Please write out the text of every entry below line for line, without changing anything, and leave the pictures out of your answer.

Start of Information shown

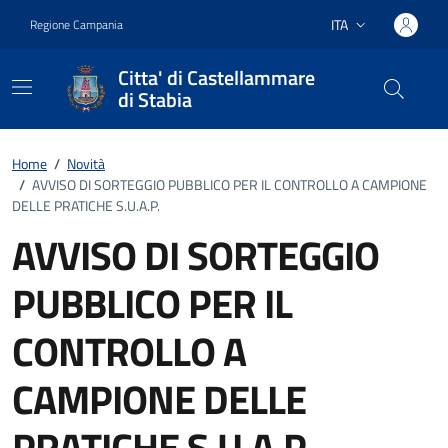
Vai ai contenuti
Vai al footer
ITA
Regione Campania
Lingua attiva:
Citta' di Castellammare
di Stabia
Home
/
Novità
/
AVVISO DI SORTEGGIO PUBBLICO PER IL CONTROLLO A CAMPIONE
DELLE PRATICHE S.U.A.P.
AVVISO DI SORTEGGIO
PUBBLICO PER IL
CONTROLLO A
CAMPIONE DELLE
PRATICHE S.U.A.P.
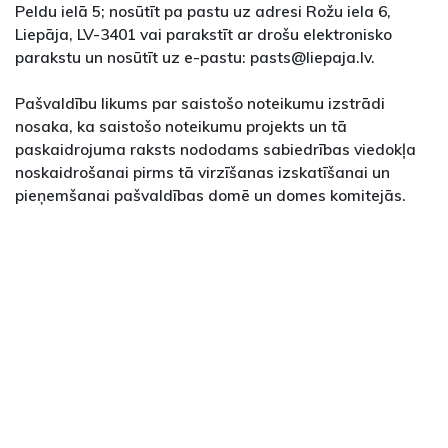
Peldu ielā 5; nosūtīt pa pastu uz adresi Rožu iela 6,
Liepāja, LV-3401 vai parakstīt ar drošu elektronisko
parakstu un nosūtīt uz e-pastu: pasts@liepaja.lv.
Pašvaldību likums par saistošo noteikumu izstrādi
nosaka, ka saistošo noteikumu projekts un tā
paskaidrojuma raksts nododams sabiedrības viedokļa
noskaidrošanai pirms tā virzīšanas izskatīšanai un
pieņemšanai pašvaldības domē un domes komitejās.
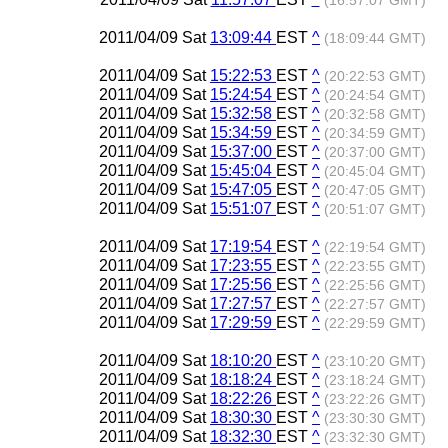
(16:57:07 GMT)
2011/04/09 Sat
13:09:44
EST
^
(18:09:44 GMT)
2011/04/09 Sat
15:22:53
EST
^
(20:22:53 GMT)
2011/04/09 Sat
15:24:54
EST
^
(20:24:54 GMT)
2011/04/09 Sat
15:32:58
EST
^
(20:32:58 GMT)
2011/04/09 Sat
15:34:59
EST
^
(20:34:59 GMT)
2011/04/09 Sat
15:37:00
EST
^
(20:37:00 GMT)
2011/04/09 Sat
15:45:04
EST
^
(20:45:04 GMT)
2011/04/09 Sat
15:47:05
EST
^
(20:47:05 GMT)
2011/04/09 Sat
15:51:07
EST
^
(20:51:07 GMT)
2011/04/09 Sat
17:19:54
EST
^
(22:19:54 GMT)
2011/04/09 Sat
17:23:55
EST
^
(22:23:55 GMT)
2011/04/09 Sat
17:25:56
EST
^
(22:25:56 GMT)
2011/04/09 Sat
17:27:57
EST
^
(22:27:57 GMT)
2011/04/09 Sat
17:29:59
EST
^
(22:29:59 GMT)
2011/04/09 Sat
18:10:20
EST
^
(23:10:20 GMT)
2011/04/09 Sat
18:18:24
EST
^
(23:18:24 GMT)
2011/04/09 Sat
18:22:26
EST
^
(23:22:26 GMT)
2011/04/09 Sat
18:30:30
EST
^
(23:30:30 GMT)
2011/04/09 Sat
18:32:30
EST
^
(23:32:30 GMT)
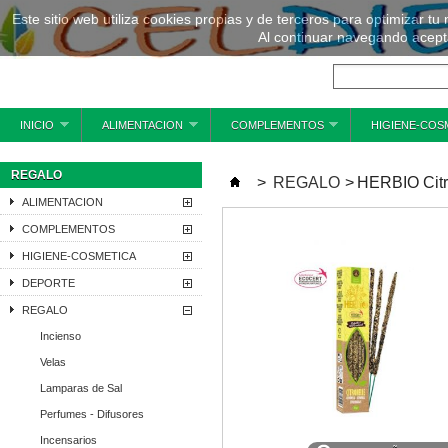
Este sitio web utiliza cookies propias y de terceros para optimizar tu
Al continuar navegando acepta
INICIO
ALIMENTACION
COMPLEMENTOS
HIGIENE-COS
REGALO
>
REGALO
>
HERBIO Citro
ALIMENTACION
COMPLEMENTOS
HIGIENE-COSMETICA
DEPORTE
REGALO
Incienso
Velas
Lamparas de Sal
Perfumes - Difusores
Incensarios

End of Information shown

** Exercise output **
Vai ai contenuti
Vai al footer
ITA
Regione Campania
Lingua attiva:
Citta' di Castellammare
di Stabia
Home
/
Novità
/
AVVISO DI SORTEGGIO PUBBLICO PER IL CONTROLLO A CAMPIONE
DELLE PRATICHE S.U.A.P.
AVVISO DI SORTEGGIO
PUBBLICO PER IL
CONTROLLO A
CAMPIONE DELLE
PRATICHE S.U.A.P.
Peldu ielā 5; nosūtīt pa pastu uz adresi Rožu iela 6,
Liepāja, LV-3401 vai parakstīt ar drošu elektronisko
parakstu un nosūtīt uz e-pastu: pasts@liepaja.lv.
Pašvaldību likums par saistošo noteikumu izstrādi
nosaka, ka saistošo noteikumu projekts un tā
paskaidrojuma raksts nododams sabiedrības viedokļa
noskaidrošanai pirms tā virzīšanas izskatīšanai un
pieņemšanai pašvaldības domē un domes komitejās.
(16:57:07 GMT)
2011/04/09 Sat
13:09:44
EST
^
(18:09:44 GMT)
2011/04/09 Sat
15:22:53
EST
^
(20:22:53 GMT)
2011/04/09 Sat
15:24:54
EST
^
(20:24:54 GMT)
2011/04/09 Sat
15:32:58
EST
^
(20:32:58 GMT)
2011/04/09 Sat
15:34:59
EST
^
(20:34:59 GMT)
2011/04/09 Sat
15:37:00
EST
^
(20:37:00 GMT)
2011/04/09 Sat
15:45:04
EST
^
(20:45:04 GMT)
2011/04/09 Sat
15:47:05
EST
^
(20:47:05 GMT)
2011/04/09 Sat
15:51:07
EST
^
(20:51:07 GMT)
2011/04/09 Sat
17:19:54
EST
^
(22:19:54 GMT)
2011/04/09 Sat
17:23:55
EST
^
(22:23:55 GMT)
2011/04/09 Sat
17:25:56
EST
^
(22:25:56 GMT)
2011/04/09 Sat
17:27:57
EST
^
(22:27:57 GMT)
2011/04/09 Sat
17:29:59
EST
^
(22:29:59 GMT)
2011/04/09 Sat
18:10:20
EST
^
(23:10:20 GMT)
2011/04/09 Sat
18:18:24
EST
^
(23:18:24 GMT)
2011/04/09 Sat
18:22:26
EST
^
(23:22:26 GMT)
2011/04/09 Sat
18:30:30
EST
^
(23:30:30 GMT)
2011/04/09 Sat
18:32:30
EST
^
(23:32:30 GMT)
Este sitio web utiliza cookies propias y de terceros para optimizar tu
Al continuar navegando acepta
INICIO
ALIMENTACION
COMPLEMENTOS
HIGIENE-COS
REGALO
>
REGALO
>
HERBIO Citro
ALIMENTACION
COMPLEMENTOS
HIGIENE-COSMETICA
DEPORTE
REGALO
Incienso
Velas
Lamparas de Sal
Perfumes - Difusores
Incensarios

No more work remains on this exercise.